[[ Given data, beginning ]]
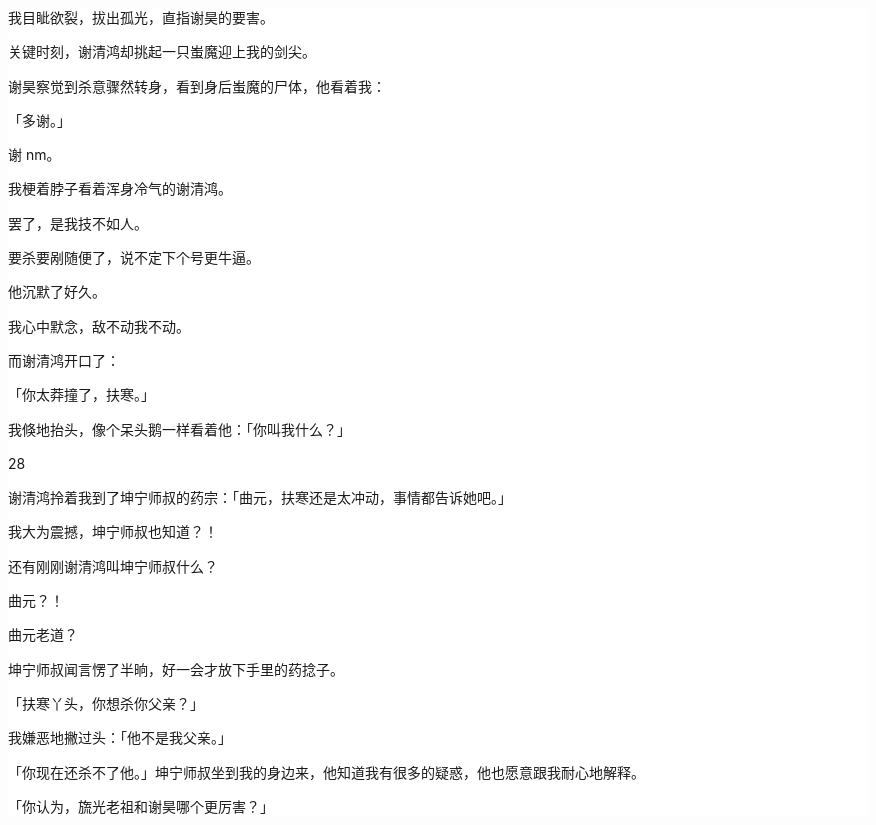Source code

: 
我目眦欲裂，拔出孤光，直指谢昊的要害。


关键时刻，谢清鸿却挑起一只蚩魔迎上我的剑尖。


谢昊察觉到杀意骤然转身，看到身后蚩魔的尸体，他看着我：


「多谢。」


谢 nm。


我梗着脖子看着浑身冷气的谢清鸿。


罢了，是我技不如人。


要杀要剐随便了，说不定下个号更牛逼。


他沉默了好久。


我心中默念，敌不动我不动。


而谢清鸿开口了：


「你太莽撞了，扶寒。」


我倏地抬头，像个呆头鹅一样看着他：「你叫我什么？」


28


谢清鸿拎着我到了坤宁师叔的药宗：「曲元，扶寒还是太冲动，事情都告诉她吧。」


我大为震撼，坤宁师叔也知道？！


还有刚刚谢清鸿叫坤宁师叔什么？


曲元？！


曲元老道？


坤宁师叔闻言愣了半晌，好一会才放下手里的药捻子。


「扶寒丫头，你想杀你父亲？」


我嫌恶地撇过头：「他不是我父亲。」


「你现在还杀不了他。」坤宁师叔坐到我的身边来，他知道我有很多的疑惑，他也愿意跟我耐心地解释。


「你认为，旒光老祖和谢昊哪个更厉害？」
[[ Given data, end ]]
* Work request
Write the lines above out again exactly, excluding every picture.

* Answer section
Source code

: 
我目眦欲裂，拔出孤光，直指谢昊的要害。


关键时刻，谢清鸿却挑起一只蚩魔迎上我的剑尖。


谢昊察觉到杀意骤然转身，看到身后蚩魔的尸体，他看着我：


「多谢。」


谢 nm。


我梗着脖子看着浑身冷气的谢清鸿。


罢了，是我技不如人。


要杀要剐随便了，说不定下个号更牛逼。


他沉默了好久。


我心中默念，敌不动我不动。


而谢清鸿开口了：


「你太莽撞了，扶寒。」


我倏地抬头，像个呆头鹅一样看着他：「你叫我什么？」


28


谢清鸿拎着我到了坤宁师叔的药宗：「曲元，扶寒还是太冲动，事情都告诉她吧。」


我大为震撼，坤宁师叔也知道？！


还有刚刚谢清鸿叫坤宁师叔什么？


曲元？！


曲元老道？


坤宁师叔闻言愣了半晌，好一会才放下手里的药捻子。


「扶寒丫头，你想杀你父亲？」


我嫌恶地撇过头：「他不是我父亲。」


「你现在还杀不了他。」坤宁师叔坐到我的身边来，他知道我有很多的疑惑，他也愿意跟我耐心地解释。


「你认为，旒光老祖和谢昊哪个更厉害？」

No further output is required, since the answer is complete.